» INSTRUCTIONS TO FOLLOW:
Every line in the records below with the string "个时间格子" is to be copied out.

::: RECORD EXTRACTS

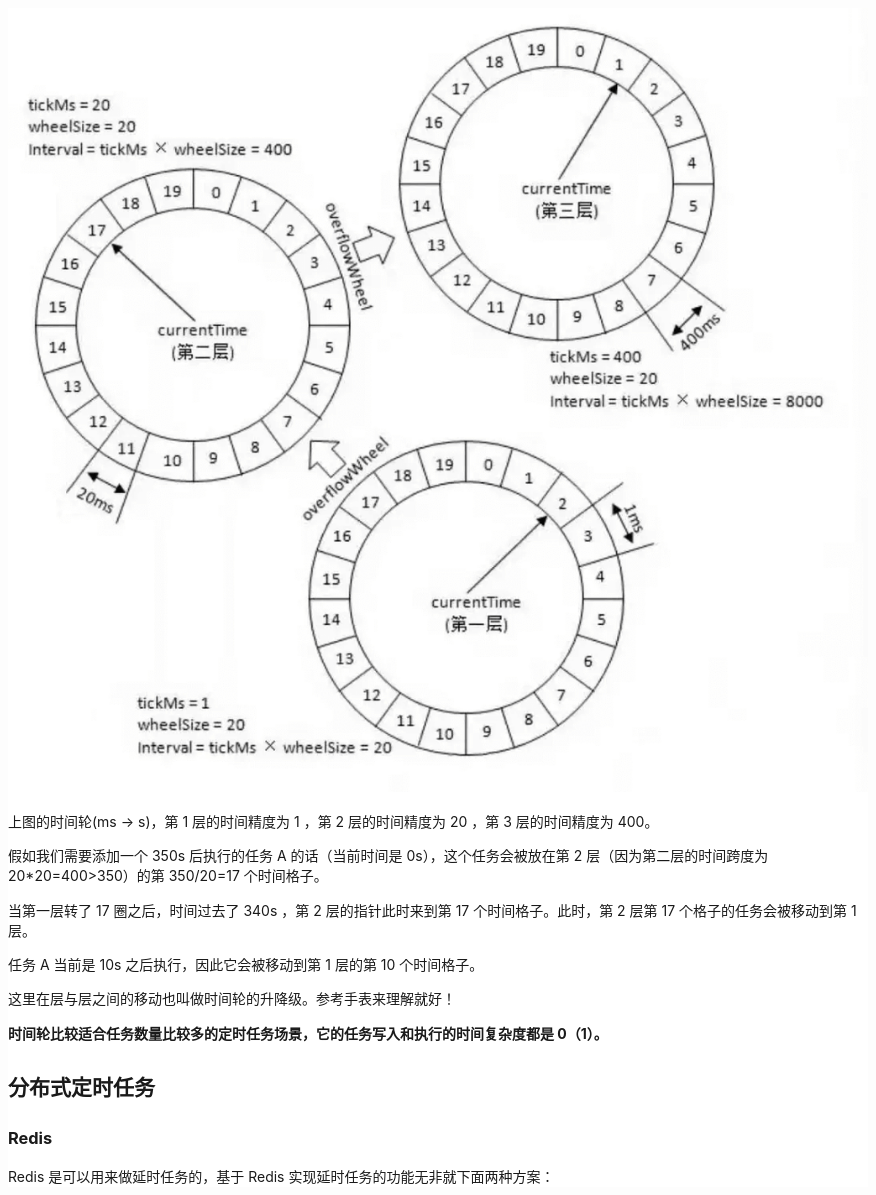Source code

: ![1724831213453-8b8ca4a7-22bf-4ecb-ad82-794865c3c9e8.png](./img/Uwhzov43ElGSbSmm/1724831213453-8b8ca4a7-22bf-4ecb-ad82-794865c3c9e8-297350.png)

上图的时间轮(ms -> s)，第 1 层的时间精度为 1 ，第 2 层的时间精度为 20 ，第 3 层的时间精度为 400。

假如我们需要添加一个 350s 后执行的任务 A 的话（当前时间是 0s），这个任务会被放在第 2 层（因为第二层的时间跨度为 20*20=400>350）的第 350/20=17 个时间格子。

当第一层转了 17 圈之后，时间过去了 340s ，第 2 层的指针此时来到第 17 个时间格子。此时，第 2 层第 17 个格子的任务会被移动到第 1 层。

任务 A 当前是 10s 之后执行，因此它会被移动到第 1 层的第 10 个时间格子。

这里在层与层之间的移动也叫做时间轮的升降级。参考手表来理解就好！

**时间轮比较适合任务数量比较多的定时任务场景，它的任务写入和执行的时间复杂度都是 0（1）。**

## 分布式定时任务
### Redis
Redis 是可以用来做延时任务的，基于 Redis 实现延时任务的功能无非就下面两种方案：
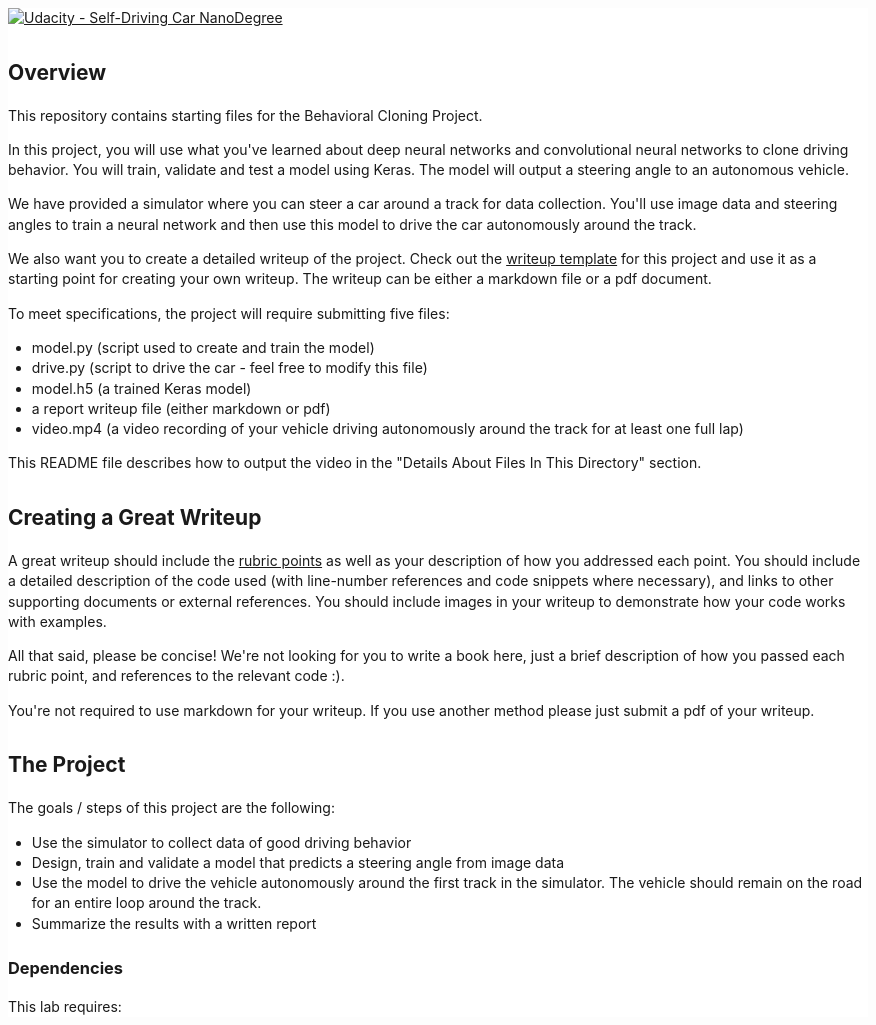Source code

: [![Udacity - Self-Driving Car NanoDegree](https://s3.amazonaws.com/udacity-sdc/github/shield-carnd.svg)](http://www.udacity.com/drive)

Overview
---
This repository contains starting files for the Behavioral Cloning Project.

In this project, you will use what you've learned about deep neural networks and convolutional neural networks to clone driving behavior. You will train, validate and test a model using Keras. The model will output a steering angle to an autonomous vehicle.

We have provided a simulator where you can steer a car around a track for data collection. You'll use image data and steering angles to train a neural network and then use this model to drive the car autonomously around the track.

We also want you to create a detailed writeup of the project. Check out the [writeup template](https://github.com/udacity/CarND-Behavioral-Cloning-P3/blob/master/writeup_template.md) for this project and use it as a starting point for creating your own writeup. The writeup can be either a markdown file or a pdf document.

To meet specifications, the project will require submitting five files: 
* model.py (script used to create and train the model)
* drive.py (script to drive the car - feel free to modify this file)
* model.h5 (a trained Keras model)
* a report writeup file (either markdown or pdf)
* video.mp4 (a video recording of your vehicle driving autonomously around the track for at least one full lap)

This README file describes how to output the video in the "Details About Files In This Directory" section.

Creating a Great Writeup
---
A great writeup should include the [rubric points](https://review.udacity.com/#!/rubrics/432/view) as well as your description of how you addressed each point.  You should include a detailed description of the code used (with line-number references and code snippets where necessary), and links to other supporting documents or external references.  You should include images in your writeup to demonstrate how your code works with examples.  

All that said, please be concise!  We're not looking for you to write a book here, just a brief description of how you passed each rubric point, and references to the relevant code :). 

You're not required to use markdown for your writeup.  If you use another method please just submit a pdf of your writeup.

The Project
---
The goals / steps of this project are the following:
* Use the simulator to collect data of good driving behavior 
* Design, train and validate a model that predicts a steering angle from image data
* Use the model to drive the vehicle autonomously around the first track in the simulator. The vehicle should remain on the road for an entire loop around the track.
* Summarize the results with a written report

### Dependencies
This lab requires:
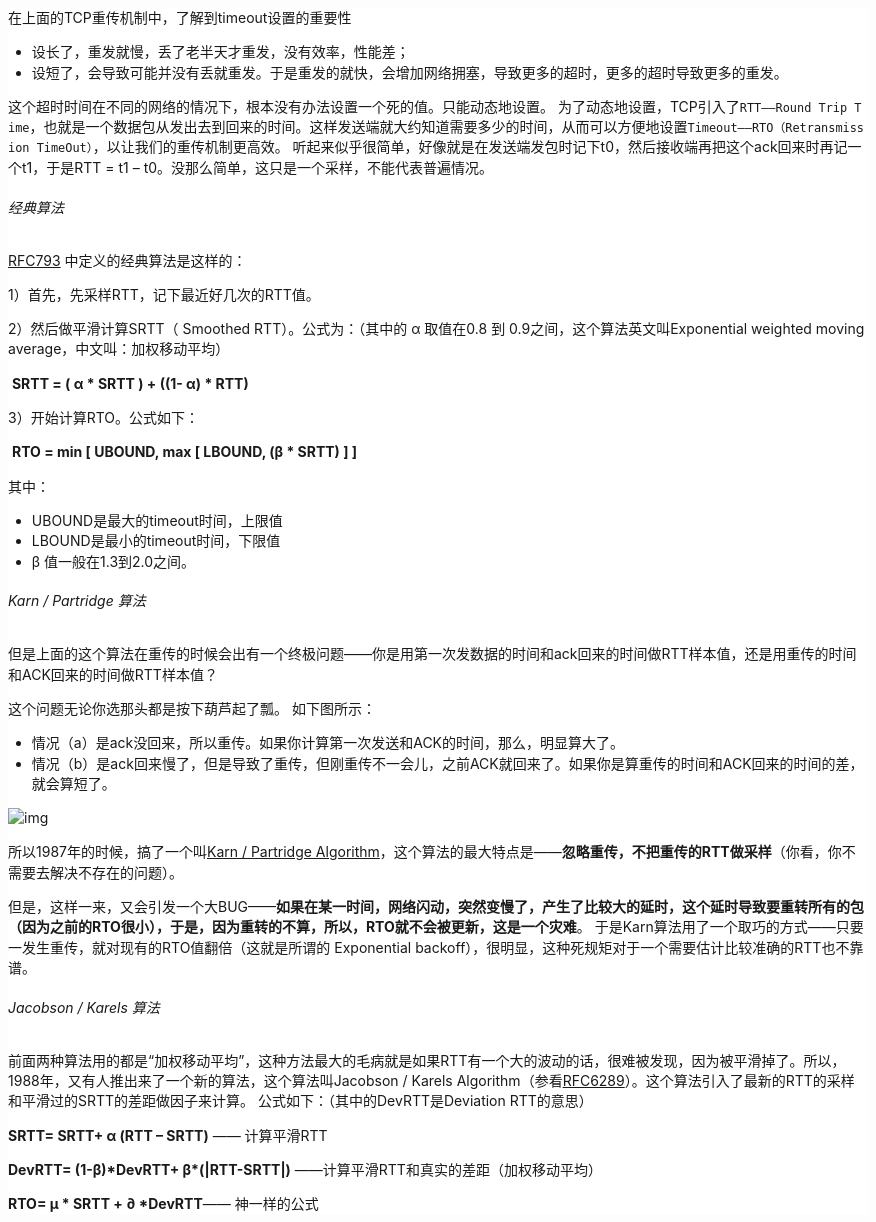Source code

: 在上面的TCP重传机制中，了解到timeout设置的重要性

- 设长了，重发就慢，丢了老半天才重发，没有效率，性能差；
- 设短了，会导致可能并没有丢就重发。于是重发的就快，会增加网络拥塞，导致更多的超时，更多的超时导致更多的重发。

这个超时时间在不同的网络的情况下，根本没有办法设置一个死的值。只能动态地设置。 为了动态地设置，TCP引入了`RTT——Round Trip Time`，也就是一个数据包从发出去到回来的时间。这样发送端就大约知道需要多少的时间，从而可以方便地设置`Timeout——RTO（Retransmission TimeOut）`，以让我们的重传机制更高效。 听起来似乎很简单，好像就是在发送端发包时记下t0，然后接收端再把这个ack回来时再记一个t1，于是RTT = t1 – t0。没那么简单，这只是一个采样，不能代表普遍情况。

###### 经典算法

[RFC793](http://tools.ietf.org/html/rfc793) 中定义的经典算法是这样的：

1）首先，先采样RTT，记下最近好几次的RTT值。

2）然后做平滑计算SRTT（ Smoothed RTT）。公式为：（其中的 α 取值在0.8 到 0.9之间，这个算法英文叫Exponential weighted moving average，中文叫：加权移动平均）

​										**SRTT = ( α \* SRTT ) + ((1- α) \* RTT)**

3）开始计算RTO。公式如下：

​						**RTO = min [ UBOUND,  max [ LBOUND,  (β \* SRTT) ]  ]**

其中：

- UBOUND是最大的timeout时间，上限值
- LBOUND是最小的timeout时间，下限值
- β 值一般在1.3到2.0之间。

###### Karn / Partridge 算法

但是上面的这个算法在重传的时候会出有一个终极问题——你是用第一次发数据的时间和ack回来的时间做RTT样本值，还是用重传的时间和ACK回来的时间做RTT样本值？

这个问题无论你选那头都是按下葫芦起了瓢。 如下图所示：

- 情况（a）是ack没回来，所以重传。如果你计算第一次发送和ACK的时间，那么，明显算大了。
- 情况（b）是ack回来慢了，但是导致了重传，但刚重传不一会儿，之前ACK就回来了。如果你是算重传的时间和ACK回来的时间的差，就会算短了。

![img](https://i.loli.net/2021/03/06/W6vm4DHBYzrlVtR.jpg)

所以1987年的时候，搞了一个叫[Karn / Partridge Algorithm](http://en.wikipedia.org/wiki/Karn's_Algorithm)，这个算法的最大特点是——**忽略重传，不把重传的RTT做采样**（你看，你不需要去解决不存在的问题）。

但是，这样一来，又会引发一个大BUG——**如果在某一时间，网络闪动，突然变慢了，产生了比较大的延时，这个延时导致要重转所有的包（因为之前的RTO很小），于是，因为重转的不算，所以，RTO就不会被更新，这是一个灾难**。 于是Karn算法用了一个取巧的方式——只要一发生重传，就对现有的RTO值翻倍（这就是所谓的 Exponential backoff），很明显，这种死规矩对于一个需要估计比较准确的RTT也不靠谱。



###### Jacobson / Karels 算法

前面两种算法用的都是“加权移动平均”，这种方法最大的毛病就是如果RTT有一个大的波动的话，很难被发现，因为被平滑掉了。所以，1988年，又有人推出来了一个新的算法，这个算法叫Jacobson / Karels Algorithm（参看[RFC6289](http://tools.ietf.org/html/rfc6298)）。这个算法引入了最新的RTT的采样和平滑过的SRTT的差距做因子来计算。 公式如下：（其中的DevRTT是Deviation RTT的意思）

**SRTT= SRTT+ α (RTT – SRTT)**  —— 计算平滑RTT

**DevRTT= (1-β)\*DevRTT+ β\*(|RTT-SRTT|)** ——计算平滑RTT和真实的差距（加权移动平均）

**RTO= µ \* SRTT + ∂ \*DevRTT**—— 神一样的公式
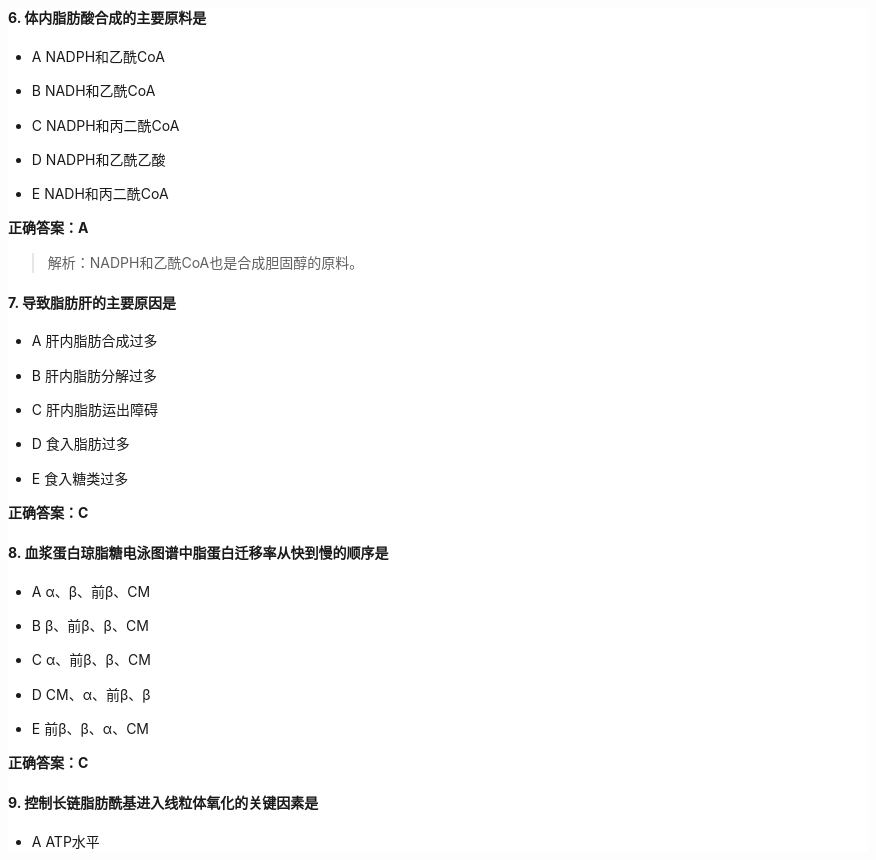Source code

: 



#### 6. 体内脂肪酸合成的主要原料是

* A NADPH和乙酰CoA

* B NADH和乙酰CoA

* C NADPH和丙二酰CoA

* D NADPH和乙酰乙酸

* E NADH和丙二酰CoA

**正确答案：A**

> 解析：NADPH和乙酰CoA也是合成胆固醇的原料。








#### 7. 导致脂肪肝的主要原因是

* A 肝内脂肪合成过多

* B 肝内脂肪分解过多

* C 肝内脂肪运出障碍

* D 食入脂肪过多

* E 食入糖类过多

**正确答案：C**







#### 8. 血浆蛋白琼脂糖电泳图谱中脂蛋白迁移率从快到慢的顺序是

* A α、β、前β、CM

* B β、前β、β、CM

* C α、前β、β、CM

* D CM、α、前β、β

* E 前β、β、α、CM

**正确答案：C**







#### 9. 控制长链脂肪酰基进入线粒体氧化的关键因素是

* A ATP水平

::::::

» RESPONSE BOX:
假如我们需要添加一个 350s 后执行的任务 A 的话（当前时间是 0s），这个任务会被放在第 2 层（因为第二层的时间跨度为 20*20=400>350）的第 350/20=17 个时间格子。
当第一层转了 17 圈之后，时间过去了 340s ，第 2 层的指针此时来到第 17 个时间格子。此时，第 2 层第 17 个格子的任务会被移动到第 1 层。
任务 A 当前是 10s 之后执行，因此它会被移动到第 1 层的第 10 个时间格子。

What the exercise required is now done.